If you listen carefully on any given morning, you might hear me yelling at our goat, around breakfast time. Buddy is a 9-year-old white Saanan wether (Swiss dairy breed; neutered male), and he’s been in our family since he was a kid. An adorably cute kid, I might add — and you might recall if you’ve been reading this column awhile.
He has aged, however, from sweet kid into old goat — in the fullest sense of the term.
He’s cranky. Ill-behaved. A bit like a third-world dictator — set in his ways, a little loony, impossible to reason with. A tyrant.
To be honest, it’s not really his fault. We’ve had him since he was an impressionable youngster, yet he’s never received a lick of training. Despite this, he still leads (reluctantly) by his collar, and stands (defiantly) to have his hooves trimmed.
So I suppose I shouldn’t complain. But I’m going to, anyway.
Buddy is a bully.
Over the holidays, for example, he terrorized my sister and brother-in-law when they came to gather greenery on our property. Sherry and Gene host a magnificent prime-rib dinner every Christmas, and this year Sherry wanted to use clippings from our pyracantha bushes and grey pine trees. (The pyracantha berries can pass for holly berries; pair them with pine boughs and you have a splendid table arrangement.)
So here they were, on our property, clippers in hand, when they were set upon by Dear Leader in a goatee. (I should explain that I open a goat-sized pasture gate every morning to allow Buddy out so he can nibble the brush outside the pasture. I forgot this detail when I told Gene and Sherry, “Sure — c’mon over any time.”)
Gene was trying to put some clippings into the opened tailgate of his SUV when Buddy marched up and grabbed a branch with his weird little goat teeth. A pulling match ensued; Gene, a strong fellow, was able to wrest the clippings away, then he tried to keep the goat backed off by pushing on Buddy’s knobby but hornless head.
This wounded Buddy’s dignity. He drew himself up to his full height, adding an inch by erecting a ridge of wiry hair down his topline. Then he reared and hopped a few time on his hind legs — goatspeak for, “Put up your dukes, punk.”
That did it for Gene and Sher. They grabbed what cuttings they could, threw them on the tailgate, and dove into the car.
“I couldn’t get the door open fast enough,” Sherry told me, later. “That goat was right there.”
As Gene fired the ignition, Buddy kept snatching clippings from the tailgate of the SUV.
“Hey! This is MY FOOD!” seemed to be his general message, not exactly in keeping with the spirit of the holidays. But that’s Buddy. The original Scrooge.
He’s been misbehaving with the horses, too. We adopted Buddy in the first place to be a companion animal to our pony at the time, Diamond.
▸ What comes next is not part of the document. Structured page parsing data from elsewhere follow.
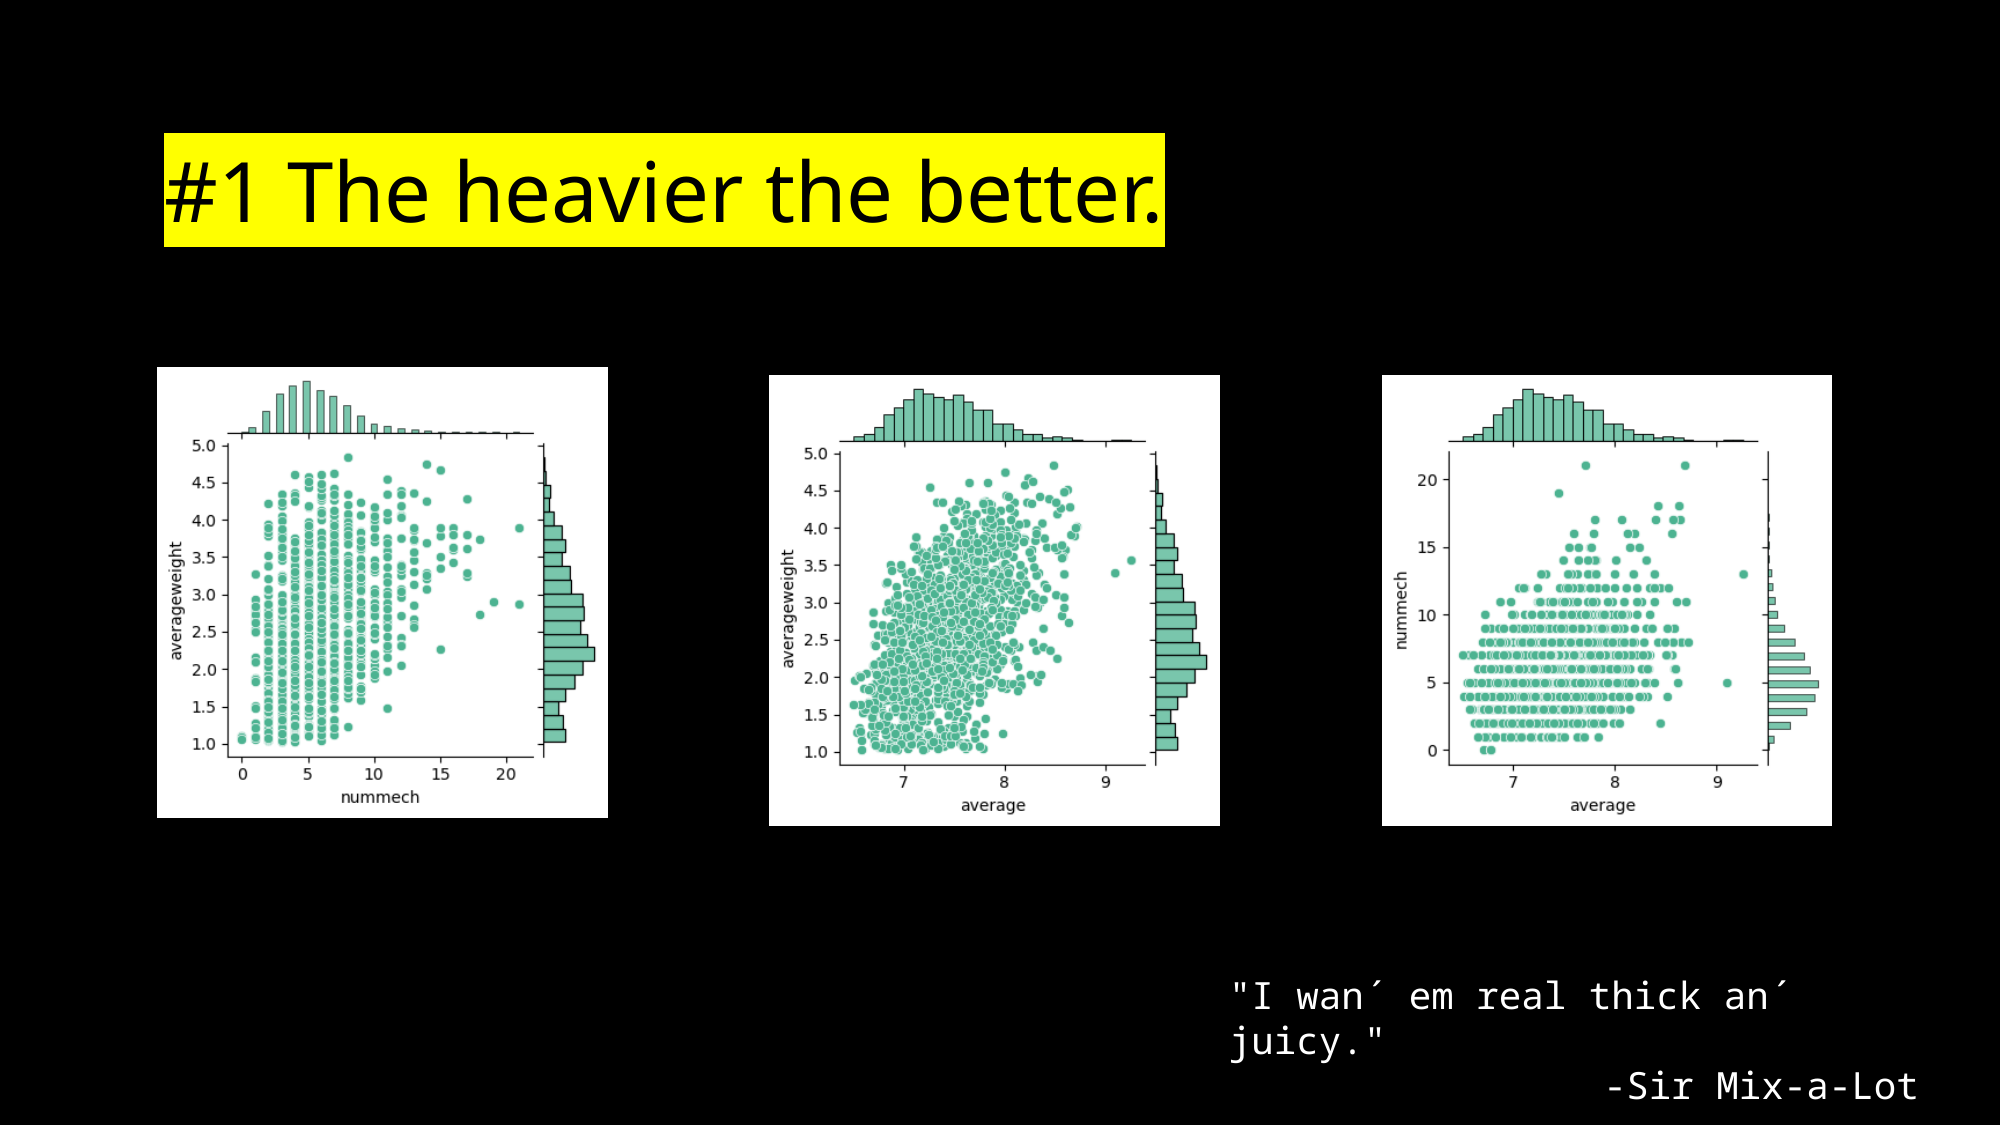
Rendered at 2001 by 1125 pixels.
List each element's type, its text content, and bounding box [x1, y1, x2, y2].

text_box "I wan´ em real thick an´ juicy." -Sir Mix-a-Lot [1138, 964, 1952, 1115]
picture [769, 375, 1220, 826]
title #1 The heavier the better. [149, 83, 1707, 247]
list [1382, 375, 1832, 826]
picture [157, 367, 608, 818]
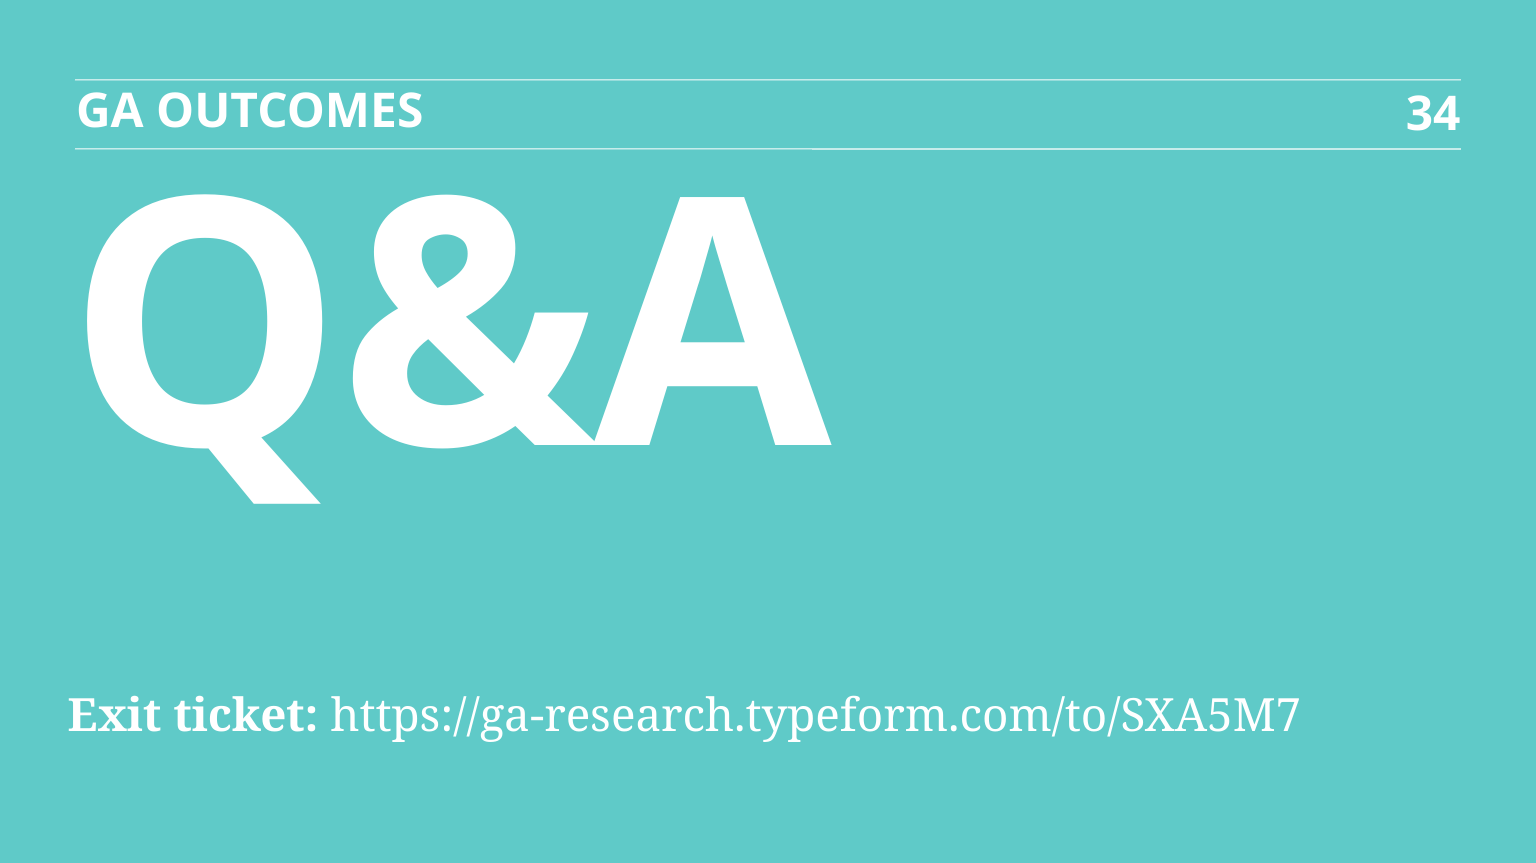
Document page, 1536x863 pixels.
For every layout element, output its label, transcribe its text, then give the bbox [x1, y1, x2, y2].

Since then he’s also been pals with Brego, my daughter’s larger “move-up” pony, now retired.
Most recently, he’s been hanging with Brego and Redford, a gelding I was keeping temporarily for a friend. Redford recently returned home, so it’s now back to Brego and Buddy only.
“Just the two of you,” I told them. “Friends and amigos. Buddies!”
Well — not exactly. By the morning after Redford’s departure, Buddy, normally the horses’ best friend, had turned into a despot. I came out to feed and Brego wasn’t waiting patiently in his favorite stall. Instead, he was running from one stall to the other.
At first I thought he was just feeling his oats (in advance), but then I noticed that each time he entered a stall, Buddy darted in and booted him out, deploying the same tactics he’d used on Sherry and Gene.
“Buddy, quit!” I called, to no effect. I put Brego’s grain in the goat-proof manger, and the pony finally bulled his way into the stall (he’s at least four times as large as the goat), put his head down and began eating.
As I watched through the stall’s window, I couldn’t see Buddy, but every two or three seconds I saw evidence of him: Brego’s body shuddering with the impact of the goat’s head slamming into his shoulder.
Not a nice way to eat your breakfast. I’ve made allowances for Buddy before, hoping his behavior would smooth out over time. I probably will do so again.
But every once in a while I can’t help but wish someone would get my goat — permanently.